§ **Recorded information**
________________________________________
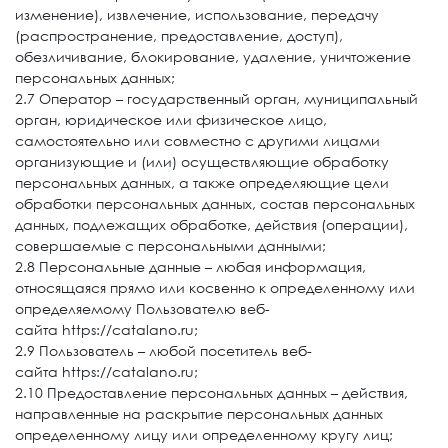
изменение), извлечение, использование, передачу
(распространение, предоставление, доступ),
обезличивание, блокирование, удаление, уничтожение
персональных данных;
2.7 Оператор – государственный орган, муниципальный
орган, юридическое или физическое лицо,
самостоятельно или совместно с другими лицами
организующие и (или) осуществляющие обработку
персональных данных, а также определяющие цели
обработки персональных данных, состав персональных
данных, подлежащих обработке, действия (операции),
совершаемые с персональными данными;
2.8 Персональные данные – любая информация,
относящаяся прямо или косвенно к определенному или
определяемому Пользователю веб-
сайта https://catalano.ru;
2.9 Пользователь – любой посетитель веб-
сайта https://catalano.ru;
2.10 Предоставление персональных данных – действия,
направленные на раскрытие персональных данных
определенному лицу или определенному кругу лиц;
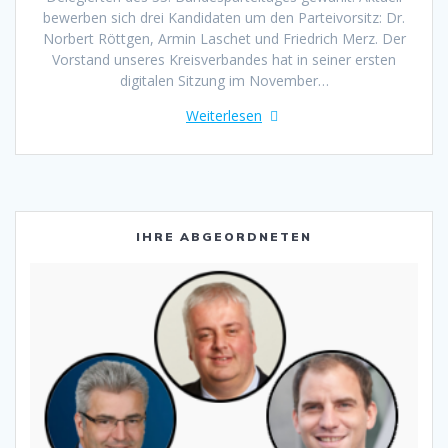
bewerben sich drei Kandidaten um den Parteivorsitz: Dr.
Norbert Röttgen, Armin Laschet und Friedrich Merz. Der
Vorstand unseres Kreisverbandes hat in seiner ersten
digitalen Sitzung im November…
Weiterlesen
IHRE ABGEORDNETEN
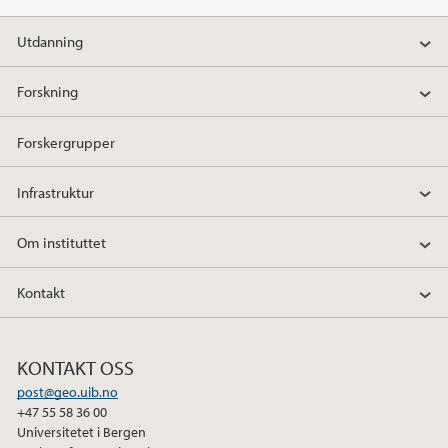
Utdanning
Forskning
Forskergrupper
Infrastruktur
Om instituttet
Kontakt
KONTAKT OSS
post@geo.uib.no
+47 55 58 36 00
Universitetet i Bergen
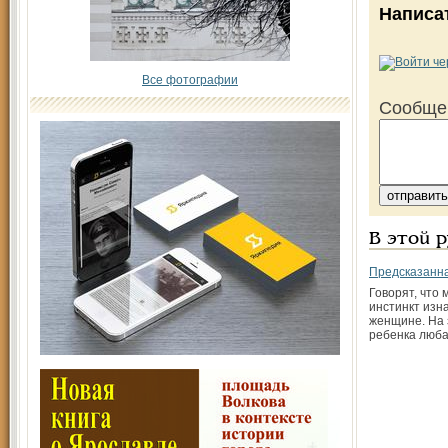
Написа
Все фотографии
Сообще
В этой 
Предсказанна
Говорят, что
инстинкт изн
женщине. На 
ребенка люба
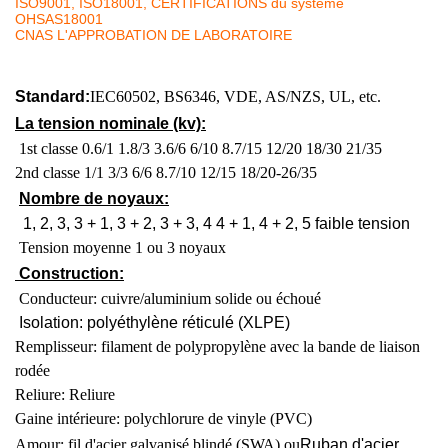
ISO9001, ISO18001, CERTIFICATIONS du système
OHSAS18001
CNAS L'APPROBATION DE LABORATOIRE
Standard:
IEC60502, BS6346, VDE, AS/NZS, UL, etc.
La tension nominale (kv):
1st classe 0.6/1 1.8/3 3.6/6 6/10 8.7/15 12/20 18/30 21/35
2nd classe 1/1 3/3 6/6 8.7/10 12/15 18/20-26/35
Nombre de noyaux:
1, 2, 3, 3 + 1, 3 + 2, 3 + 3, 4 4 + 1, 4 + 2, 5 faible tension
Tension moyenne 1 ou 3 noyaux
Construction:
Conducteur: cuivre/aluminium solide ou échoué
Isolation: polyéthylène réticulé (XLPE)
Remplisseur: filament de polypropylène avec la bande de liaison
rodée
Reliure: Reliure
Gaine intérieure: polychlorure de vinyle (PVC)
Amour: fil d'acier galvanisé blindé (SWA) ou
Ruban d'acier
________________________________________
§ **Try it**
All entries are to be retyped exactly. Omit any embedded images.

§ **Task solution**
изменение), извлечение, использование, передачу
(распространение, предоставление, доступ),
обезличивание, блокирование, удаление, уничтожение
персональных данных;
2.7 Оператор – государственный орган, муниципальный
орган, юридическое или физическое лицо,
самостоятельно или совместно с другими лицами
организующие и (или) осуществляющие обработку
персональных данных, а также определяющие цели
обработки персональных данных, состав персональных
данных, подлежащих обработке, действия (операции),
совершаемые с персональными данными;
2.8 Персональные данные – любая информация,
относящаяся прямо или косвенно к определенному или
определяемому Пользователю веб-
сайта https://catalano.ru;
2.9 Пользователь – любой посетитель веб-
сайта https://catalano.ru;
2.10 Предоставление персональных данных – действия,
направленные на раскрытие персональных данных
определенному лицу или определенному кругу лиц;
bewerben sich drei Kandidaten um den Parteivorsitz: Dr.
Norbert Röttgen, Armin Laschet und Friedrich Merz. Der
Vorstand unseres Kreisverbandes hat in seiner ersten
digitalen Sitzung im November…
Weiterlesen
IHRE ABGEORDNETEN
Utdanning
Forskning
Forskergrupper
Infrastruktur
Om instituttet
Kontakt
KONTAKT OSS
post@geo.uib.no
+47 55 58 36 00
Universitetet i Bergen
Написа
Все фотографии
Сообще
В этой 
Предсказанна
Говорят, что
инстинкт изн
женщине. На 
ребенка люба
ISO9001, ISO18001, CERTIFICATIONS du système
OHSAS18001
CNAS L'APPROBATION DE LABORATOIRE
Standard:
IEC60502, BS6346, VDE, AS/NZS, UL, etc.
La tension nominale (kv):
1st classe 0.6/1 1.8/3 3.6/6 6/10 8.7/15 12/20 18/30 21/35
2nd classe 1/1 3/3 6/6 8.7/10 12/15 18/20-26/35
Nombre de noyaux:
1, 2, 3, 3 + 1, 3 + 2, 3 + 3, 4 4 + 1, 4 + 2, 5 faible tension
Tension moyenne 1 ou 3 noyaux
Construction:
Conducteur: cuivre/aluminium solide ou échoué
Isolation: polyéthylène réticulé (XLPE)
Remplisseur: filament de polypropylène avec la bande de liaison
rodée
Reliure: Reliure
Gaine intérieure: polychlorure de vinyle (PVC)
Amour: fil d'acier galvanisé blindé (SWA) ou
Ruban d'acier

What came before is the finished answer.